Dead Boats Disposal Society
- Formation: 2017
- Founder: John Roe
- Purpose: To remove abandoned boats and marine debris from beaches, oceans and inlets around the BC coast
- Location: British Columbia, Canada;
- Website: deadboatsdisposalsociety.ca

= Dead Boats Disposal Society =

Canadian non-profit society

The Dead Boats Disposal Society (DBDS) is a non-profit group dedicated to the removal and disposal of abandoned boats and marine debris from shorelines in British Columbia, Canada.

The Victoria-based Society hauled 124 boats out of the water between 2017 and 2021, most from bays and inlets in the Capital Regional District from Sooke to the Gulf Islands.
In 2024, the Society's activity area included the waterways of the Fraser Valley.

== Issue ==
The problem of derelict boats is widespread along the British Columbia coast since, before July 2019 when the Wrecked, Abandoned or Hazardous Vessels Act came into effect, it was not illegal to abandon a boat along Canada's coastline. With the Act, the government of Canada gained enforcement powers to impose penalties on individuals of up to $50,000, and to remove problem vessels if they are a hazard to safety or a threat to the marine environment.
In the four years after the Act came into effect, only two fines had been levied.
The Saanich Inlet Protection Society says "It seems the only time they act is after the boats have sunk."

A boat may be an environmental and navigation hazard for years before it sinks, and John Roe of the DBDS notes that delaying action increases the cost of removal. While local municipalities are left to deal with derelict boats that come ashore, the problem is complicated from a jurisdictional standpoint because the seabed is a provincial responsibility, activities on the surface are under the purview of the Coast Guard, and the water in between is subject to Fisheries and Oceans Canada authority.

== Process ==
Typically, when the Society is notified by the public about a problem boat, it conducts a survey to determine if the vessel is truly abandoned.
Once a boat is removed with a barge and crane, it is tested for contaminants, dismantled, and disposed of at appropriate landfills.
The cost to remove and dispose of a small craft ranges from $5,000 to $75,000.

The DBDS pulled 124 abandoned vessels from British Columbia waterways between 2017 and 2021, including an estimated 89 vessels in 2020.
By February 2020, the group had removed 89,300 metric tonnes of marine debris.
In 2024, the DBDS worked with Transport Canada and a local group to remove approximately a dozen wrecked boats and debris from about a mile and a half of the Alouette River in the city of Pitt Meadows, in the Fraser Valley.

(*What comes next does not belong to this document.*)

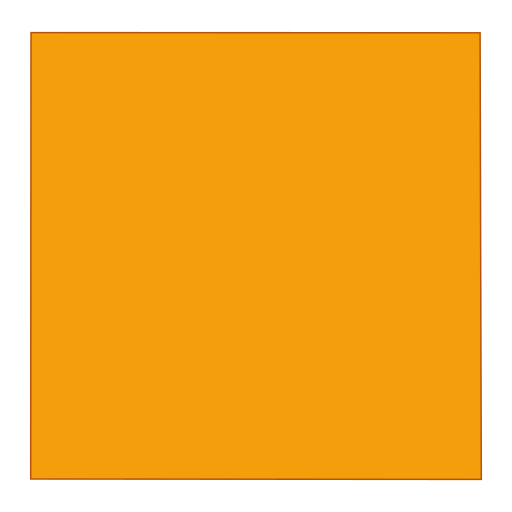 Wheeler, Texas, United States of America (orthographic projection)
{"feature_id": "52423323B41320659077500", "entity_name": "Wheeler", "entity_type": "district", "adm_level": 2, "iso_a3": "USA", "parent_name": "United States of America", "parent_adm1": "Texas", "projection": "orthographic", "projection_center": [-100.27, 35.401], "detail": "fine", "context": "isolated", "style": "filled", "palette": "amber", "viewbox_px": 512, "rotation_deg": 0, "n_neighbors": 0, "source": "geoboundaries", "source_scale": "gbopen_adm2", "svg_char_len": 198}
<svg xmlns="http://www.w3.org/2000/svg" viewBox="0 0 512 512"><path d="M31.0,32.6L30.7,479.0L481.3,479.4L480.6,234.1L480.1,32.8L31.0,32.6Z" fill="#f59e0b" stroke="#b45309" stroke-width="1.5"/></svg>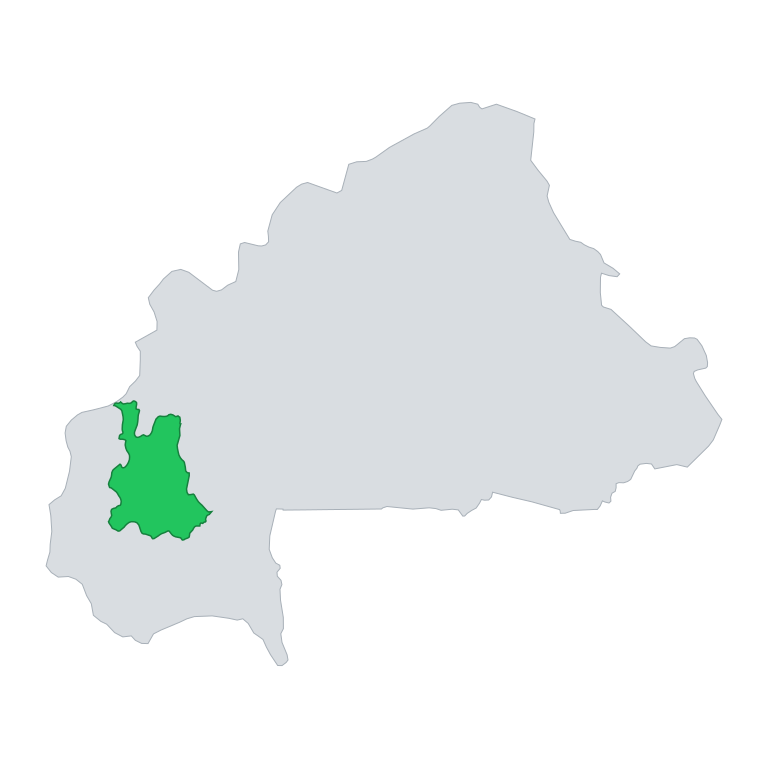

Transport Canada estimates there are close to 1,600 abandoned and derelict boats in the waters of British Columbia, but the DBDS's John Roe believes the number is closer to 4,000 to 6,000.
Roe says that to end the proliferation of abandoned vessels, governments should track boat ownership, and penalize owners who "dump and flee".

== Funding ==
The Dead Boats Disposal Society has received grants and resources from "a long list of partners" including the Capital Regional District, and Transport Canada's short-term Abandoned Boats Program.
The DBDS's plan to remove eight to ten derelict vessels and debris from the Alouette River in the Fraser Valley where salmon spawn, was hampered in 2023 by a lack of provincial government funding, but the project eventually went ahead with support from Transport Canada.

The DBDS has said it would commit to a project like McBarge, the sunken former floating McDonald's restaurant on the Fraser River in Maple Ridge, if funds were available.
The federal government's Abandoned Boats Program (which launched in 2017 with an initial investment of $6.4 million and disposed of 223 vessels) was not renewed in 2026.
The province of B.C. said in 2026 that there was no funding allocated for its Clean Coast, Clean Waters initiative, which has funded the removal of 65 vessels in Tofino, Ucluelet, Opitsaht, Tla-o-qui-aht, and Ahousaht.

== Recognition ==
The Dead Boats Disposal Society's operations director and founder, John Roe, has been cleaning up derelict boats from British Columbia waters for more than 25 years. Roe received an award from Saanich Mayor Fred Haynes on February 25, 2019, for the DBDS's work removing problem boats from Cadboro Bay and the Gorge Waterway.